1. A pc became the Jesus-figure of his religion (2e; psionicist later dual-classed to cleric). He didn't have any super god powers or anything, just a normal pc. (This whole thing started when he was 2nd-3rd level.)

2. A group of pcs "crossed over" into the world that the more physical deities I mentioned above were in and met a couple of them before being tricked into bringing them back. (High level 2e pcs.)

3. Those pcs met some imprisoned gods and persuaded their captor to release them. (Same pcs as 2; same plot line; convoluted tale!)

4. A later group of epic pcs met with the interloper gods to get their help in tearing down the forces of Law. (A dozen sessions or so before the finale of my 3e epic game.)

5. At the finale, the biggest god on the block went ahead and spent all that energy to physically manifest and try a last desperate attempt to triumph over the forces of Chaos (and our heroes), and one of the interloper gods appeared to fight him. The pcs (level 35-38) fled a couple of rounds later; there was just too much energy being thrown around.

This is over the course of just under 900 sessions.



First Post
In my games gods do take a role but very rarely ever take a physical form and interact with the characters. Gods have to take a hand in world events in my mind for a variety of reasons, whether it be they (probably an evil god) want to dominate the world or part of their portfolio is agriculture and farming.

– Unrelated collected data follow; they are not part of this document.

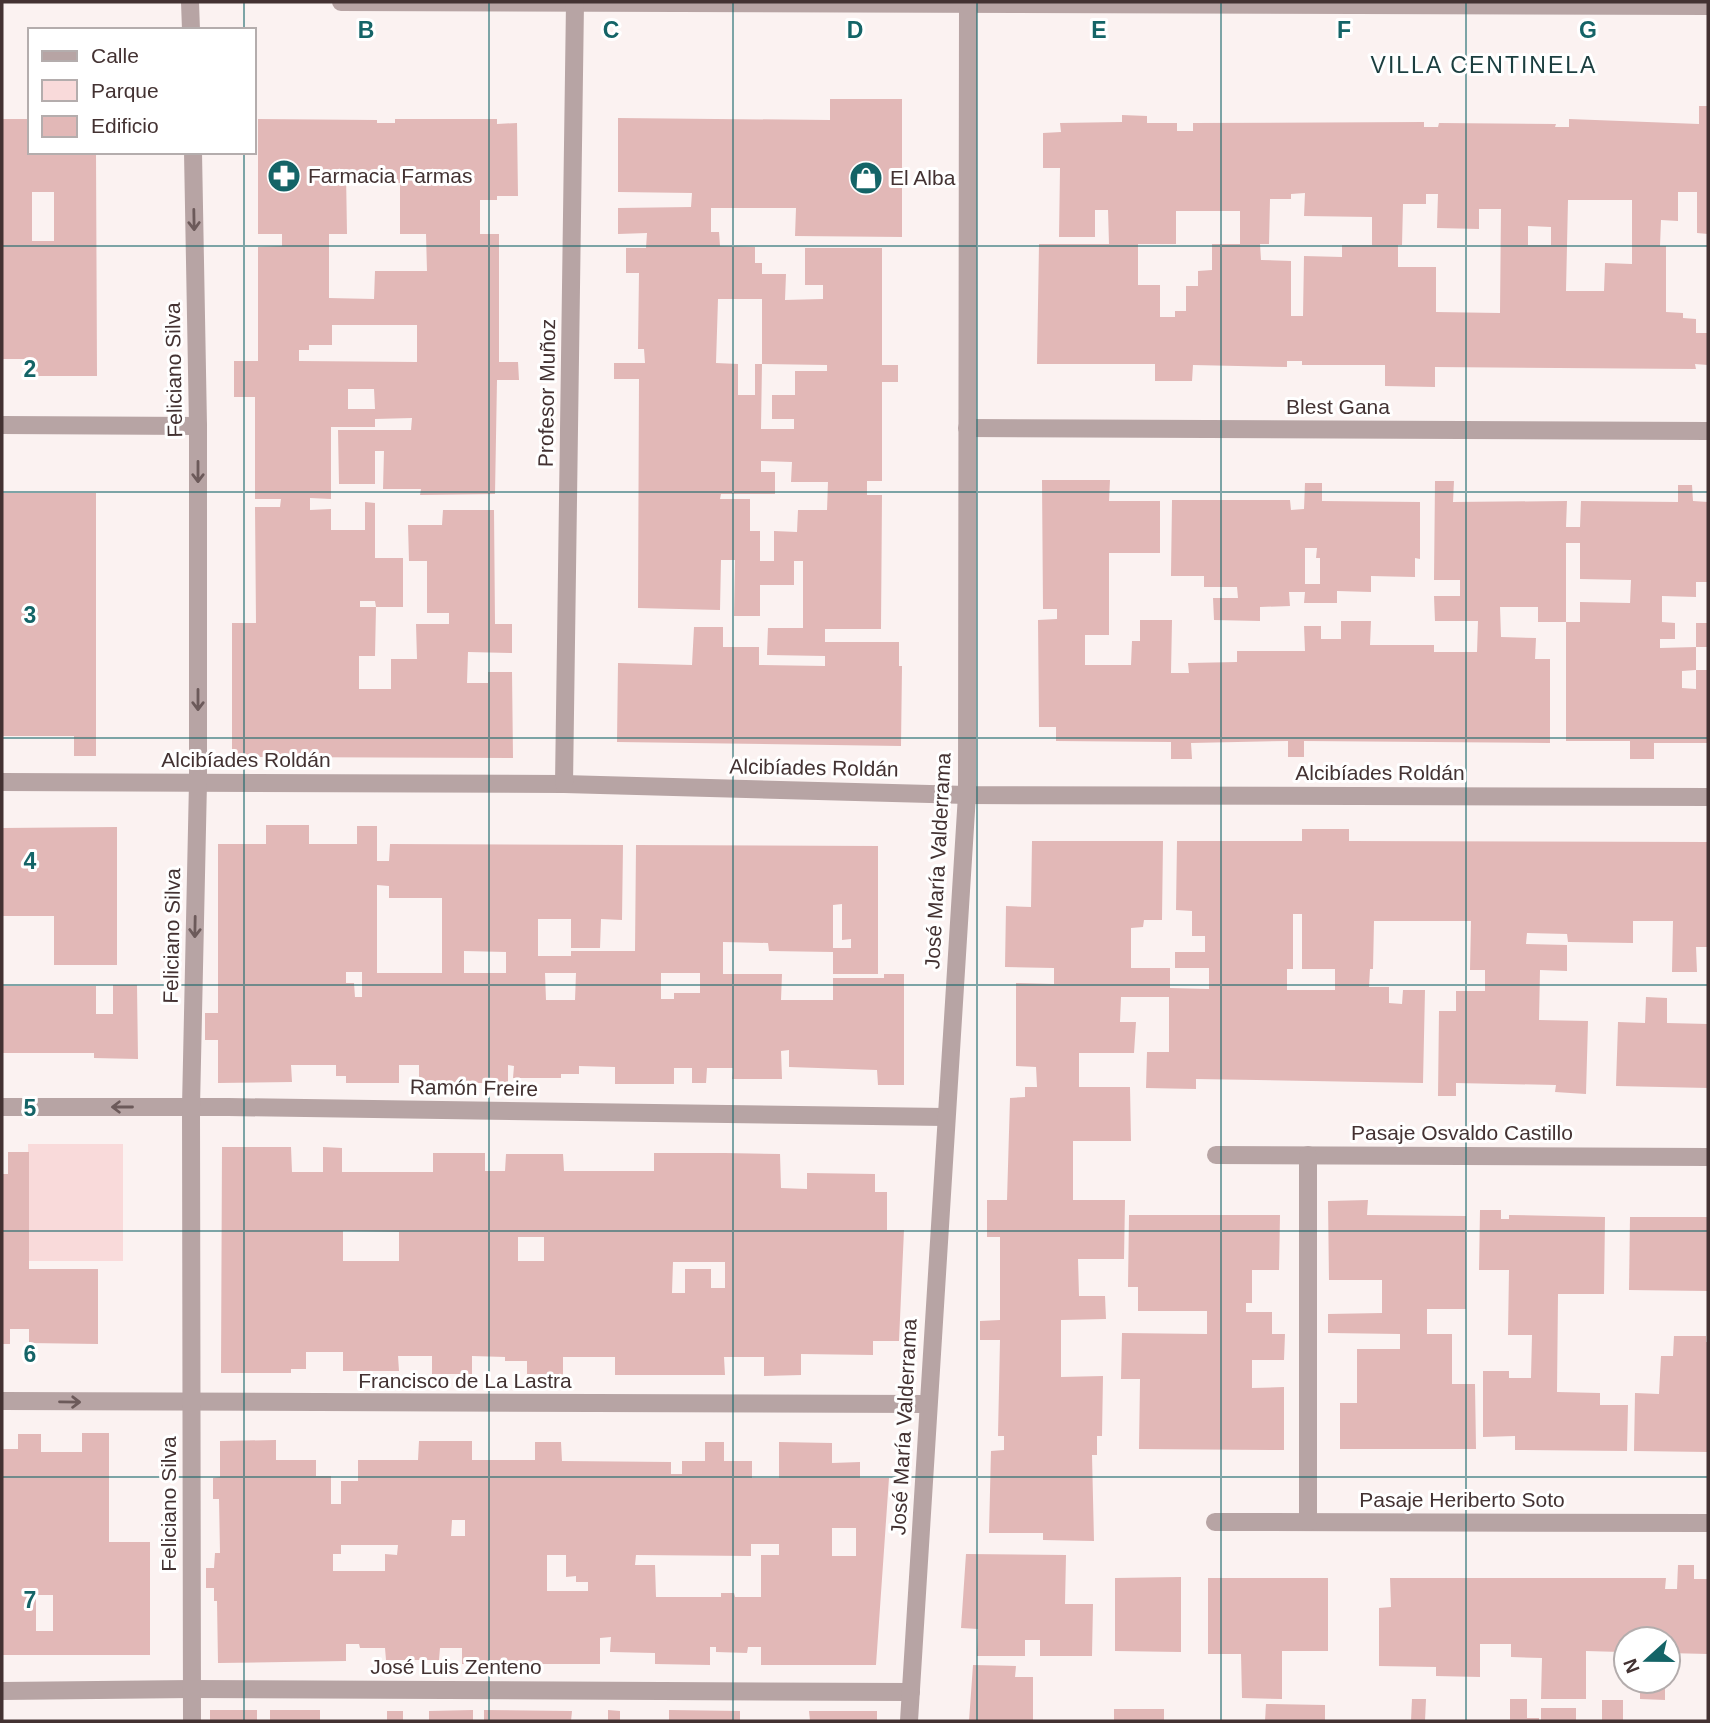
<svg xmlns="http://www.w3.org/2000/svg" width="1710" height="1723" font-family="Arial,sans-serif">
<rect width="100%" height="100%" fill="#fbf2f1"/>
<polygon fill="#f9dada" points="28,1144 123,1144 123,1261 29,1261"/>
<g fill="#e2b8b7" fill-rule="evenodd">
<path d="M830,99h72v138l-107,-1 1,-28h-85v24h8l1,14 35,1v16h7v11h24l-1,26 38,-1v-14h-18v-37h77v117h16v17h-16v99h-15v14h15l-1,134h-56v13h74v24h3l-1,80 -284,-4 1,-79 74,2 2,-38h29v20h36v18l66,1v-10l-58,-1 1,-27h35v-67h-9v24h-34v31h-26l1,-56h-14l-1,50 -82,-2 1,-229h-25v-16h31l-1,-14h-6l1,-76h-13v-25h20l1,-15 -29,1v-26l73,-1 1,-14 -74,-1v-74l212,2zM718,299h44v65l65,1v6h-32v24h-23v24h22v10h-33l1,-65h-7v31h-17v-31l-22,-1zM761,461l31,1 -1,20h37l-1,28h-29l-1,22 -23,-1v30h-14v-30h-10v-32h-30l1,-5h54v-22h-14z"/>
<path d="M1699,106h9v128l-11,-1v-41h-19v29l-17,-1 -1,26h6v66l17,1v5l13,1v14h12v32l-13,-1 1,5 -261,-2v20l-50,-1v-21h-83v-4h-15v6l-94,-2 -1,16h-37v-17h-118l2,-120h70l-1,-34h-13v27h-36l1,-69h-17v-35l18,-1 -1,-9 62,-1v-7l25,1v7h30v8h16v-8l231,-1v5h14l1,-4 117,1 -1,3h14v-8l130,5zM1305,193l-1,23 68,1v28h-30v12l-38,-1 -1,60h-12v-55l-30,-1 -1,-16h9l1,-45h21v-5zM1426,194h12l-1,34 42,1v-20h22l-1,104 -64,-1v-45h-38v-22h4l1,-41h23zM1568,200h64v64l-27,-1 -1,28h-38zM1176,211h64v33h-28v26l-14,1v15h-12v25h-11v6h-15v-32h-22v-41h38zM1528,226l23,1v18h-23z"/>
<path d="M2,119h28v33h66l1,224h-65v-17h-30zM32,192h22v49h-22z"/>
<path d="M258,119l119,1v3h18v-4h102v5l20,-1 1,73h-21v4h-17v34h19v128h19l1,18h-22l-2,114 -75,1 1,-6h-38l1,-38h-9v33h-36l-1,-54h73l1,-12 -37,1v8h-44v72l-21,-1v12l21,-1v21h34v-28l10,1v55h28v49h-27l-1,-6h-15v6h16l-1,49h-16v33h32v-30h26l-1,-35h33v-11h-22v-52h-18l-1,-36h34l1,-15h51l1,114h17v29l-44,-1 -1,31h21v-11h24l1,86 -281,-1v-134h24l-1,-116h25l1,-8h-26v-102h-21v-36h24v-114l24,-1v-12h-24zM346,172h32l-1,10 23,1v51h26l1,37h-52l-1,28 -45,-1v-64h18zM332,325h85v37l-118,-1v-11h10v-5h23zM348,389h26l1,20h-27z"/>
<polygon points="1042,480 1110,480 1109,501 1160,501 1160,553 1109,553 1109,635 1085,635 1085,665 1131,665 1132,641 1140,641 1140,620 1172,620 1171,673 1189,673 1188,663 1237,662 1237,651 1305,651 1304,626 1321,626 1321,639 1341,639 1341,621 1371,621 1370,645 1434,645 1434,652 1477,652 1478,621 1435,621 1434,596 1460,596 1460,580 1434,580 1435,481 1454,481 1453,502 1567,501 1566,527 1580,527 1581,501 1678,502 1678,485 1692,485 1693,501 1708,502 1708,582 1696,582 1696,597 1662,596 1662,622 1675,623 1675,639 1660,639 1660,648 1696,647 1696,670 1682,671 1682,688 1696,689 1696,670 1708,670 1708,743 1654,743 1654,759 1630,759 1630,741 1566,741 1566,622 1580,622 1580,602 1630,603 1631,580 1580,579 1580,543 1566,543 1566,622 1538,622 1538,607 1500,607 1501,637 1536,638 1535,659 1550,659 1550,743 1304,741 1304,757 1288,757 1288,741 1191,743 1192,759 1171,759 1171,742 1056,741 1056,727 1039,727 1038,620 1057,619 1057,609 1043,609"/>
<path d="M1305,483h17v18l98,1v57l-5,-1v19l-44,-1v16l-34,-1v12h-33l1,-11h-16l1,14 -30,1v14l-46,-1 -1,-22h25l-1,-11h-33v-11h-33l1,-76h118l1,10 13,-1zM1305,548h12l-1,10h4v26h-15z"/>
<polygon points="2,493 96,493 96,756 74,756 74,736 2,736"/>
<rect x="1696" y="623" width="12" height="24"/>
<path d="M266,825h43v19h48v-18h20v35h12l1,-17 233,1 -1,75 -21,-1 -1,29h-29v-29h-33v37h33v-5h64l1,-106 242,1v128h-45v-22l-64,-1 -1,-8 -45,-1v32h59l-1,26h52v-22h51v-4h20v111h-26l-1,-15 -88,-3v-17l-8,1 1,28h-50l1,-11h-26l-1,15h-14v-15h-18v16h-59v-17l-36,-1v8h-18v4h-48l1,-12 -6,-1v18h-89v-18h-20v18h-53v-7h-10v-11h-45l1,17 -74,1v-43h-13v-27h13v-169h48zM377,885l12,1v12h53v75h-65zM842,904v36l9,-1v9h-18v-43zM464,951l42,1v21h-42zM346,972h16v25h-7l-1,-14h-8zM545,973h31l-1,27h-29zM661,973h39v20h-26v6h-13z"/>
<polygon points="117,827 117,965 54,965 54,916 2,916 2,828"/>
<path d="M1302,829h47v12l359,1v105h-12l1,25h-25l1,-51h-40v22l-65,-1 -1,-8 -40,-1 -1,11 41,1v26l-27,-1 -1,50 49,1 -2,73 -31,-2 1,-7 -100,-2v13h-18l1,-85h17v-20h29v-21h-15l1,-49h-97l-1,48h-3l-1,18h20v16l13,1 1,-14h22l-2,93 -227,-4v10l-50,-1 1,-36h22v-55h-48l-1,25h16l-2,31h-55v34h51l1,54h-58v59h52l-1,59h-46l1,37h26l1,23 -45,1v57l42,-1 -1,60h-5v19h-5l2,86 -51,-1v-7h-54l2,-82 13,-1v-14h-6l2,-96h-20v-19l20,-1v-83h-13v-37h20l3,-102 15,-1v-10h12l-1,-20 -20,-1v-83l38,1v-16l-49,-1 1,-61 25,1 1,-66h131l-1,79h-18l-1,7 -12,1v40h39v20l39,1v-21h-34v-16h30v-16h-13v-25l-16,-1 1,-69h125zM1293,914h9v55h33v21h-48v-21h6z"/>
<polygon points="113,985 137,985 138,1059 94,1058 94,1053 2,1053 2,986 96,986 96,1014 113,1014"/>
<polygon points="1646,997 1667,998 1667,1023 1708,1024 1708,1088 1616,1086 1618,1022 1645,1023"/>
<path d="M222,1147h69l1,25h31v-25l19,1v24h91v-19h52v18h20l1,-17h57l1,17h90v-18h71l55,1 1,34 26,1v-16l68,1v18h12v38h17l-5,111h-26v14l-72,-1v21l-37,1v-19h-40l1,18h-110v-18h-52v18l-36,-1v-13h-22v-4l-33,-1v18h-40v-18h-34l1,15h-56v-19h-37v17h-15v4h-70zM343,1231l56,1v29h-56zM518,1237h26v24h-26zM673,1262h52v26h-14v-19h-26v24h-13z"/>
<polygon points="8,1152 29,1152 29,1269 98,1269 98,1344 29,1343 29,1329 10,1329 10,1344 2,1344 2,1174 8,1174"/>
<polygon points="1368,1200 1367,1215 1466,1216 1466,1309 1427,1309 1427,1334 1452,1334 1452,1384 1475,1384 1476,1449 1340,1449 1340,1403 1357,1403 1357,1349 1400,1349 1400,1334 1328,1333 1328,1314 1382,1313 1382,1280 1329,1280 1328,1201"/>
<polygon points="1480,1210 1501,1210 1501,1219 1509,1219 1509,1215 1605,1217 1604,1294 1558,1294 1557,1392 1600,1393 1600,1405 1628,1405 1627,1451 1515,1450 1515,1436 1483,1437 1483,1371 1509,1371 1509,1378 1531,1378 1532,1335 1508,1335 1509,1270 1479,1270"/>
<polygon points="1129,1215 1280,1215 1279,1270 1252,1270 1252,1303 1246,1303 1246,1312 1272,1312 1272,1334 1285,1334 1284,1360 1252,1360 1252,1388 1284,1387 1284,1450 1139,1449 1140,1379 1121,1379 1122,1333 1207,1334 1207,1311 1138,1311 1138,1287 1128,1287"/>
<polygon points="1630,1217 1708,1217 1708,1291 1629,1290"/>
<polygon points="1674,1336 1706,1336 1706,1342 1708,1342 1708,1452 1634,1451 1635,1393 1659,1394 1661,1356 1673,1356"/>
<path d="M82,1433h27v109h41v113h-148v-206h16v-15h23v18h41zM36,1595h17v36h-17z"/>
<path d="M276,1440v20h40v16h15v28h10v-23h17v-21h60l1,-19h53v19h63v-18h26l1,19 109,1v12h11v-13h23v-19h19v19h28v17h27v-36l53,1v20l28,-1v16h29l-13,187h-115v-18h-13l-1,6 -31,-1v-5h-6v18l-55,-1v-11l-45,-1 1,-15 -11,1v26h-138v-16h-22l-1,12h-53l-1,-12h-25l-1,-4h-13v17l-128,2 -1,-62h-3v-13h-8v-20h8l1,-15h5l-1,-54h-6v-21l7,-1v-36zM452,1520h13v16h-14zM832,1528h24v28h-24zM751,1544h28v11h-18v42h-26l-1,-4h-13v4h-65l-1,-32h-20l1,-10 115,1zM341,1545h57l-1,10 -12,-1v17h-52v-17h8zM547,1555h19v22l10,-1v6h12v9h-41z"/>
<polygon points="966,1554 1066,1555 1065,1604 1093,1604 1092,1656 1040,1656 1040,1640 1025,1640 1025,1656 977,1656 978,1629 961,1628"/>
<polygon points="1678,1565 1694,1565 1694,1579 1708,1579 1708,1654 1668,1653 1668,1639 1626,1639 1626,1675 1621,1675 1621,1652 1586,1651 1586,1699 1541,1699 1542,1658 1511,1657 1511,1644 1480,1644 1480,1677 1436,1676 1436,1667 1379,1666 1379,1608 1391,1607 1390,1578 1666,1578 1665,1589 1677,1589"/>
<polygon points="1181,1577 1181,1652 1115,1651 1115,1578"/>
<polygon points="1208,1578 1328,1578 1328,1651 1282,1651 1282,1699 1242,1698 1241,1654 1208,1654"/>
<polygon points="973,1665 1016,1666 1015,1677 1033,1677 1033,1721 969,1721"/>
<polygon points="1640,1681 1665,1681 1665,1700 1640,1699"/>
<polygon points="1412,1699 1426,1699 1425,1721 1411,1721"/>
<polygon points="1510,1699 1527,1699 1527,1718 1539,1718 1539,1721 1510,1721"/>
<rect x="1602" y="1700" width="21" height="21"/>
<polygon points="1266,1704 1325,1705 1325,1721 1265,1721"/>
<rect x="1541" y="1708" width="35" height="13"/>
<rect x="1114" y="1709" width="50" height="12"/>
<rect x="210" y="1710" width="47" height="11"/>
<rect x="270" y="1710" width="50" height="11"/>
<polygon points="473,1710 473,1721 429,1721 429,1711"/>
<polygon points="484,1710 572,1711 571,1721 484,1721"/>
<polygon points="608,1710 620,1711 620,1721 608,1721"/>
<polygon points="669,1710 740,1711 740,1721 669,1721"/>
<rect x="387" y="1711" width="16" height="10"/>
<polygon points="809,1711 877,1711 877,1721 810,1721"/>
</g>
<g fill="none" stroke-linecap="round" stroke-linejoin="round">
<g stroke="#b7a4a4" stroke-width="18">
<polyline points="190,2 191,30"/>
<polyline points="341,2 1708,6"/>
<polyline points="2,425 198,426"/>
<polyline points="967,428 1708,431"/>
<polyline points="2,782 564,784 967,795 1708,797"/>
<polyline points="564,784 575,3"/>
<polyline points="2,1107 228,1107 945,1117"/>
<polyline points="1216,1155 1708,1157"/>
<polyline points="2,1401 928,1404"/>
<polyline points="1215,1522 1708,1523"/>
<polyline points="1308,1522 1308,1155"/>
<polyline points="2,1691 192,1689 911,1692"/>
<polyline points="192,1721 191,1107 198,782 198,426 193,152"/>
<polyline points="909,1721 967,795 968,2"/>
</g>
</g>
<defs><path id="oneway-shaft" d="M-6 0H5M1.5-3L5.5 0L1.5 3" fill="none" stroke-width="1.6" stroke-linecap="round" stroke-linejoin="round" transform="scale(1.75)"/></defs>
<g stroke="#6c5a5a">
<use href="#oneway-shaft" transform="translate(194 220) rotate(89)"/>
<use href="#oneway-shaft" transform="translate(198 472) rotate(90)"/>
<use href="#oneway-shaft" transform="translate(198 700) rotate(90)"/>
<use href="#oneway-shaft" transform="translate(195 927) rotate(91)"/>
<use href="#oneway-shaft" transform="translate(122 1107) rotate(-180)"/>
<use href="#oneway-shaft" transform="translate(70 1402) rotate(1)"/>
</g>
<path fill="none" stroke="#146467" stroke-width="2" stroke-opacity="0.55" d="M244,2v28M489,2v1719M733,2v1719M977,2v1719M1221,2v1719M1466,2v1719M244,152v1569M2,246h1706M2,492h1706M2,738h1706M2,985h1706M2,1231h1706M2,1477h1706"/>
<defs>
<symbol id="pharmacy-disc" viewBox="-11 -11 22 22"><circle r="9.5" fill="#146467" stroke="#fff"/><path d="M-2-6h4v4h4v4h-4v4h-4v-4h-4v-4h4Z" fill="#fff"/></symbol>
<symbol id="shop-disc" viewBox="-11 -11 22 22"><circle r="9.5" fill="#146467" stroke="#fff"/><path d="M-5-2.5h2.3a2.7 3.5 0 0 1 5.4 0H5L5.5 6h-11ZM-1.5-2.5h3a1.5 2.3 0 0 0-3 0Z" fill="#fff"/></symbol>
</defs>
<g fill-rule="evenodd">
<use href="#pharmacy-disc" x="265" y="157" width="38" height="38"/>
<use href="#shop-disc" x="847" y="159" width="38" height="38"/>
</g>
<g text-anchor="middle" stroke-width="6" stroke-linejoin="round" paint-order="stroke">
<g font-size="21" fill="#433232" stroke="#fff" text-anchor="start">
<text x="308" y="183">Farmacia Farmas</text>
<text x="890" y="185">El Alba</text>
</g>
<g font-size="21" fill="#433232" stroke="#fff">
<text transform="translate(174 370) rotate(-91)" y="7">Feliciano Silva</text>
<text transform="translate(547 393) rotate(-89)" y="7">Profesor Muñoz</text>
<text x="1338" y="414">Blest Gana</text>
<text x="246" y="767">Alcibíades Roldán</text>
<text transform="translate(814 768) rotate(1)" y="7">Alcibíades Roldán</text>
<text x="1380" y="780">Alcibíades Roldán</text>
<text transform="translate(938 861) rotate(-87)" y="7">José María Valderrama</text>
<text transform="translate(172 936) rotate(-89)" y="7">Feliciano Silva</text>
<text transform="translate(474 1088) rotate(1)" y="7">Ramón Freire</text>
<text x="1462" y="1140">Pasaje Osvaldo Castillo</text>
<text x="465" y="1388">Francisco de La Lastra</text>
<text transform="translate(904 1427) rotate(-87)" y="7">José María Valderrama</text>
<text x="1462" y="1507">Pasaje Heriberto Soto</text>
<text transform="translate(169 1504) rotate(-90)" y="7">Feliciano Silva</text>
<text x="456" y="1674">José Luis Zenteno</text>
</g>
<g font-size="23" letter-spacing="2" fill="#1b3e3f" stroke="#fff">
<text x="1484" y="73">VILLA CENTINELA</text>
</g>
</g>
<g font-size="23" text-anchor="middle" font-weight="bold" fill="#146467" stroke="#fff" stroke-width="6" stroke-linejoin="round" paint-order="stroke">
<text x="366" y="38">B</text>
<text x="611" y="38">C</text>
<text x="855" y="38">D</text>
<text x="1099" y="38">E</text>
<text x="1344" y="38">F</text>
<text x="1588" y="38">G</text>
<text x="30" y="377">2</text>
<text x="30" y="623">3</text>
<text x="30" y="869">4</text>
<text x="30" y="1116">5</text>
<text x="30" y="1362">6</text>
<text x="30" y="1608">7</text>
</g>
<rect width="1710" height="1723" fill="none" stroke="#433232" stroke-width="7"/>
<rect x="28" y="28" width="228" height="126" fill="#ffffff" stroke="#b4adad" stroke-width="2"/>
<rect x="42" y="51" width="35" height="10" fill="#b7a4a4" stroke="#b4adad" stroke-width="2"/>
<text x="91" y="63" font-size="21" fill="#433232">Calle</text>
<rect x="42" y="80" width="35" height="21" fill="#f9dada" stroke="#b4adad" stroke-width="2"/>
<text x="91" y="98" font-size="21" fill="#433232">Parque</text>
<rect x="42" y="116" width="35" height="21" fill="#e2b8b7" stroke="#b4adad" stroke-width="2"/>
<text x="91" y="133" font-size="21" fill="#433232">Edificio</text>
<g transform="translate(1647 1660) rotate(249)"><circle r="33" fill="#ffffff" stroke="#b4adad" stroke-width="2"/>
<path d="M0-5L12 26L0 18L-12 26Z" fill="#146467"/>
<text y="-10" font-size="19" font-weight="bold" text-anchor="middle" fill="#433232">N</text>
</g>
</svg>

In the past I have had players who have sought to get the gods in on their quests, usually while praying and asking for guidence. I find this odd as if you want their guidence you get the cleric to learn some divinations.


First Post

I'm really tired and bored of the greek/hellanistic style pantheon, where all the gods are reguarly coming down to high-five their followers, and there's no questions ever about anything. Yawn.

While my setting has divine magic, wether that comes from a greater power is up for grabs. Certainly the various religions feel so, though each thinks of the other religions as being false. Some utilize divine magic just fine without being a part of any of the major religions. Religion then is a matter of faith - which incidentally leads to much more exciting intrigue and drama. While most religions have a vague real world application, the two that stand out are gnomish agnosticism and dragon worship - the first is somewhat self-explanatory, with the transhumanist (transgnomist?) gnomes not even caring about the existence of other "gods" while some laboratories run experiments on how to make their own, and the second leads to some excellent fun with divine characters. If a staunch religious cleric ends up meeting a figure who claims to be a god, and certainly has plenty of power to back it up, how do they react?